In de op 24 april 2019 door de Kamerleden Buitenweg en Bergkamp voorgestelde moties verzochten zij de regering om (1) een actieplan te ontwikkelen voor consulaire en juridische steun van mensen met een Nederlandse binding die in het buitenland hun scheiding moeten bewerkstelligen; (2) in overleg te treden met verscheidene landen om afspraken te maken over het vergemakkelijken van de erkenning van Nederlandse echtscheidingen; en (3) om samen met landen van waaruit huwelijksdwang voorkomt, zoals deze genoemd zijn in de onderzoeken van de Universiteit Maastricht, te streven naar eenzelfde erkenningsbeleid als met Marokko, en de Kamer over de voortgang hiervan eind 2019 te informeren8. Deze moties worden uitgevoerd door de Minister van Buitenlandse Zaken De resultaten hiervan zijn in het vierde kwartaal van 2019 beschikbaar.

Toezeggingen van de Minister van VWS

Weerlegde meldingen na onderzoek Veilig Thuis

In het AO van 24 april jl. heb ik toegezegd om uw Kamer te informeren over de resultaten van onderzoeken door Veilig Thuis naar aanleiding van meldingen die zij ontvangen (Kamerstukken 28 345 en 31 015, nr. 222). En om hierbij in te gaan op de vraag of deze meldingen leiden tot de inzet van interventies dan wel tot vernietiging van dossiers, wanneer de gemelde vermoedens van huiselijk geweld en/of kindermishandeling na onderzoek van Veilig Thuis worden weerlegd.

Stand van zaken

Met ingang van 1 januari 2019 werken de VT-organisaties met een nieuw Handelingsprotocol. De 26 Veilig Thuis-organisaties geven hiermee een kwaliteitsimpuls en meer eenduidigheid aan de wijze waarop ze hun wettelijke taken uitvoeren. Veilig Thuis schat van elke melding die binnenkomt eerst de aard en de ernst van de onveiligheid in. Op basis van deze veiligheidsbeoordeling besluit Veilig Thuis of ze zelf actief betrokken dient te zijn, of dat ze de melding doorstuurt naar een lokale hulpverlener, die dan aan de slag gaat met de betrokkenen. Deze beslissing wordt mede bepaald door de lokale situatie en de inrichting van het lokale veld. Ook kijkt Veilig Thuis of al een hulpverlener betrokken is bij het gezin. Als dat het geval is, bespreekt Veilig Thuis samen met de hulpverlener, of deze melding mee kan in het lopende hulpverleningstraject en of ondersteuning van Veilig Thuis hierbij nodig is.

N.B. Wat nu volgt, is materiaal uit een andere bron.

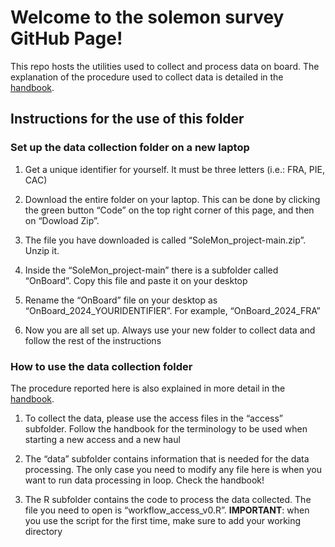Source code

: 
# Welcome to the solemon survey GitHub Page!

This repo hosts the utilities used to collect and process data on board.
The explanation of the procedure used to collect data is detailed in the
[handbook](https://cnrfisheries.github.io/SoleMon_project/).

## Instructions for the use of this folder

### Set up the data collection folder on a new laptop

1.  Get a unique identifier for yourself. It must be three letters
    (i.e.: FRA, PIE, CAC)

2.  Download the entire folder on your laptop. This can be done by
    clicking the green button “Code” on the top right corner of this
    page, and then on “Dowload Zip”.

3.  The file you have downloaded is called “SoleMon_project-main.zip”.
    Unzip it.

4.  Inside the “SoleMon_project-main” there is a subfolder called
    “OnBoard”. Copy this file and paste it on your desktop

5.  Rename the “OnBoard” file on your desktop as
    “OnBoard_2024_YOURIDENTIFIER”. For example, “OnBoard_2024_FRA”

6.  Now you are all set up. Always use your new folder to collect data
    and follow the rest of the instructions

### How to use the data collection folder

The procedure reported here is also explained in more detail in the
[handbook](https://cnrfisheries.github.io/SoleMon_project/).

1.  To collect the data, please use the access files in the “access”
    subfolder. Follow the handbook for the terminology to be used when
    starting a new access and a new haul

2.  The “data” subfolder contains information that is needed for the
    data processing. The only case you need to modify any file here is
    when you want to run data processing in loop. Check the handbook!

3.  The R subfolder contains the code to process the data collected. The
    file you need to open is “workflow_access_v0.R”. **IMPORTANT**: when
    you use the script for the first time, make sure to add your working
    directory
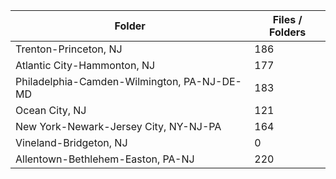 | Folder                                      |   Files / Folders |
|---------------------------------------------|-------------------|
| Trenton-Princeton, NJ                       |               186 |
| Atlantic City-Hammonton, NJ                 |               177 |
| Philadelphia-Camden-Wilmington, PA-NJ-DE-MD |               183 |
| Ocean City, NJ                              |               121 |
| New York-Newark-Jersey City, NY-NJ-PA       |               164 |
| Vineland-Bridgeton, NJ                      |                 0 |
| Allentown-Bethlehem-Easton, PA-NJ           |               220 |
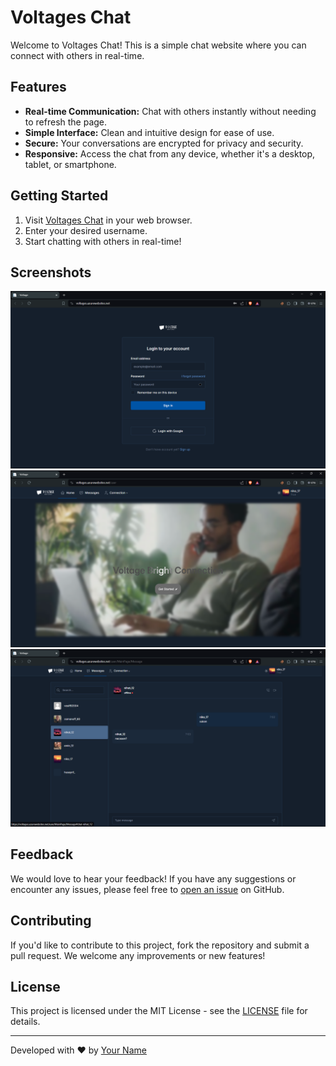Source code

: # Voltages Chat

Welcome to Voltages Chat! This is a simple chat website where you can connect with others in real-time.

## Features

- **Real-time Communication:** Chat with others instantly without needing to refresh the page.
- **Simple Interface:** Clean and intuitive design for ease of use.
- **Secure:** Your conversations are encrypted for privacy and security.
- **Responsive:** Access the chat from any device, whether it's a desktop, tablet, or smartphone.

## Getting Started

1. Visit [Voltages Chat](https://voltages.azurewebsites.net/) in your web browser.
2. Enter your desired username.
3. Start chatting with others in real-time!

## Screenshots

![Screenshot 1](screenshots/loginPhoto.png)
![Screenshot 2](screenshots/mainPage.png)
![Screenshot 3](screenshots/messagePage.png)

## Feedback

We would love to hear your feedback! If you have any suggestions or encounter any issues, please feel free to [open an issue](https://github.com/yourusername/voltages-chat/issues) on GitHub.

## Contributing

If you'd like to contribute to this project, fork the repository and submit a pull request. We welcome any improvements or new features!

## License

This project is licensed under the MIT License - see the [LICENSE](LICENSE) file for details.

---

Developed with ❤️ by [Your Name](https://github.com/yourusername)
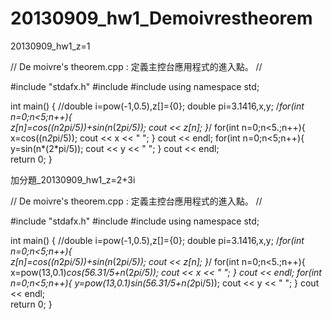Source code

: 20130909_hw1_Demoivrestheorem
=============================

20130909_hw1_z=1

// De moivre's theorem.cpp : 定義主控台應用程式的進入點。
//

#include "stdafx.h"
#include<iostream>
#include<cmath>
using namespace std;

int main()
{
	//double i=pow(-1,0.5),z[]={0};
	double pi=3.1416,x,y;
	/*for(int n=0;n<5;n++){                                
		z[n]=cos((n*2*pi/5))+sin(n*(2*pi/5));
		cout << z[n];
	}*/
	for(int n=0;n<5.;n++){
		x=cos((n*2*pi/5));
		cout << x << " ";
	}
	cout << endl;
	for(int n=0;n<5;n++){
		y=sin(n*(2*pi/5));
		cout << y << " ";
	}
	cout << endl;	
	return 0;
}


加分題_20130909_hw1_z=2+3i

// De moivre's theorem.cpp : 定義主控台應用程式的進入點。
//

#include "stdafx.h"
#include<iostream>
#include<cmath>
using namespace std;

int main()
{
	//double i=pow(-1,0.5),z[]={0};
	double pi=3.1416,x,y;
	/*for(int n=0;n<5;n++){                                
		z[n]=cos((n*2*pi/5))+sin(n*(2*pi/5));
		cout << z[n];
	}*/
	for(int n=0;n<5.;n++){
		x=pow(13,0.1)*cos(56.31/5+n*(2*pi/5));
		cout << x << " ";
	}
	cout << endl;
	for(int n=0;n<5;n++){
		y=pow(13,0.1)*sin(56.31/5+n*(2*pi/5));
		cout << y << " ";
	}
	cout << endl;	
	return 0;
}
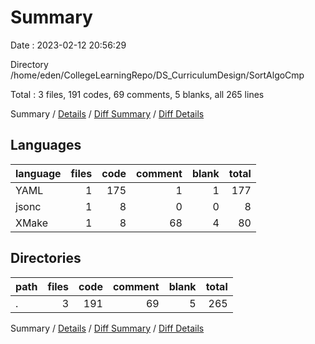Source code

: # Summary

Date : 2023-02-12 20:56:29

Directory /home/eden/CollegeLearningRepo/DS_CurriculumDesign/SortAlgoCmp

Total : 3 files,  191 codes, 69 comments, 5 blanks, all 265 lines

Summary / [Details](details.md) / [Diff Summary](diff.md) / [Diff Details](diff-details.md)

## Languages
| language | files | code | comment | blank | total |
| :--- | ---: | ---: | ---: | ---: | ---: |
| YAML | 1 | 175 | 1 | 1 | 177 |
| jsonc | 1 | 8 | 0 | 0 | 8 |
| XMake | 1 | 8 | 68 | 4 | 80 |

## Directories
| path | files | code | comment | blank | total |
| :--- | ---: | ---: | ---: | ---: | ---: |
| . | 3 | 191 | 69 | 5 | 265 |

Summary / [Details](details.md) / [Diff Summary](diff.md) / [Diff Details](diff-details.md)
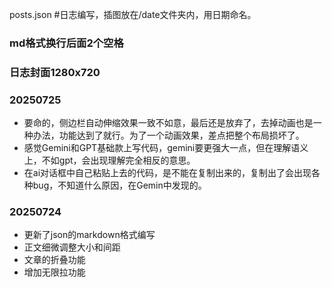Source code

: posts.json  #日志编写，插图放在/date文件夹内，用日期命名。 
### md格式换行后面2个空格
### 日志封面1280x720

### 20250725
- 要命的，侧边栏自动伸缩效果一致不如意，最后还是放弃了，去掉动画也是一种办法，功能达到了就行。为了一个动画效果，差点把整个布局损坏了。
- 感觉Gemini和GPT基础款上写代码，gemini要更强大一点，但在理解语义上，不如gpt，会出现理解完全相反的意思。
- 在ai对话框中自己粘贴上去的代码，是不能在复制出来的，复制出了会出现各种bug，不知道什么原因，在Gemin中发现的。

### 20250724
- 更新了json的markdown格式编写
- 正文细微调整大小和间距
- 文章的折叠功能
- 增加无限拉功能

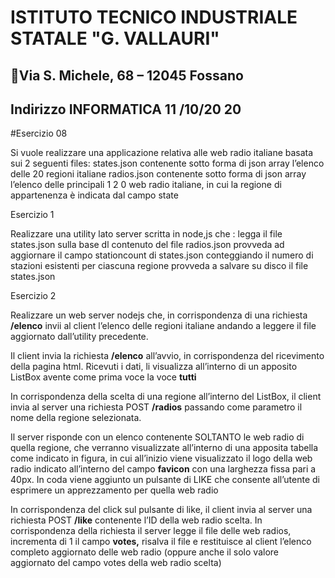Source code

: # ISTITUTO TECNICO INDUSTRIALE STATALE "G. VALLAURI"

## Via S. Michele, 68 – 12045 Fossano

## Indirizzo INFORMATICA 11 /10/20 20

#Esercizio 08

Si vuole realizzare una applicazione relativa alle web radio italiane basata sui 2 seguenti files:
states.json contenente sotto forma di json array l’elenco delle 20 regioni italiane
radios.json contenente sotto forma di json array l’elenco delle principali 1 2 0 web radio italiane, in cui la
regione di appartenenza è indicata dal campo state

Esercizio 1

Realizzare una utility lato server scritta in node,js che :
 legga il file states.json
sulla base dl contenuto del file radios.json provveda ad aggiornare il campo stationcount di states.json
conteggiando il numero di stazioni esistenti per ciascuna regione
provveda a salvare su disco il file states.json

Esercizio 2

Realizzare un web server nodejs che, in corrispondenza di una richiesta **/elenco** invii al client l’elenco delle
regioni italiane andando a leggere il file aggiornato dall’utility precedente.

Il client invia la richiesta **/elenco** all’avvio, in corrispondenza del ricevimento della pagina html.
Ricevuti i dati, li visualizza all’interno di un apposito ListBox avente come prima voce la voce **tutti**

In corrispondenza della scelta di una regione all’interno del ListBox, il client invia al server una richiesta POST
**/radios** passando come parametro il nome della regione selezionata.

Il server risponde con un elenco contenente SOLTANTO le web radio di quella regione, che verranno visualizzate
all’interno di una apposita tabella come indicato in figura, in cui all’inizio viene visualizzato il logo della web radio indicato all’interno del campo **favicon** con una larghezza fissa pari a 40px. In coda viene aggiunto un pulsante di LIKE che consente all’utente di esprimere un apprezzamento per
quella web radio

In corrispondenza del click sul pulsante di like, il client invia al server una richiesta POST **/like** contenente l’ID
della web radio scelta. In corrispondenza della richiesta il server legge il file delle web radios, incrementa di 1 il
campo **votes,** risalva il file e restituisce al client l’elenco completo aggiornato delle web radio (oppure anche il
solo valore aggiornato del campo votes della web radio scelta)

In geval van zaken die na de veiligheidsbeoordeling niet in aanmerking komen voor directe overdracht aan een ketenpartner blijft Veilig Thuis betrokken. Veilig Thuis zal in dat geval altijd inzetten op het samen optrekken met de directbetrokkenen. Veilig Thuis slaagt er in veel gevallen in om het met de directbetrokkenen eens te worden over de gemelde zorgen en om betrokkenen bereid te vinden om mee te werken om die zorgen weg te nemen. Dit wordt uitgevoerd in de zogenaamde dienst «Voorwaarden en vervolg». In die gevallen is dan geen uitgebreid onderzoek door Veilig Thuis nodig. Dat maakt deze dienst minder belastend voor de directbetrokkenen.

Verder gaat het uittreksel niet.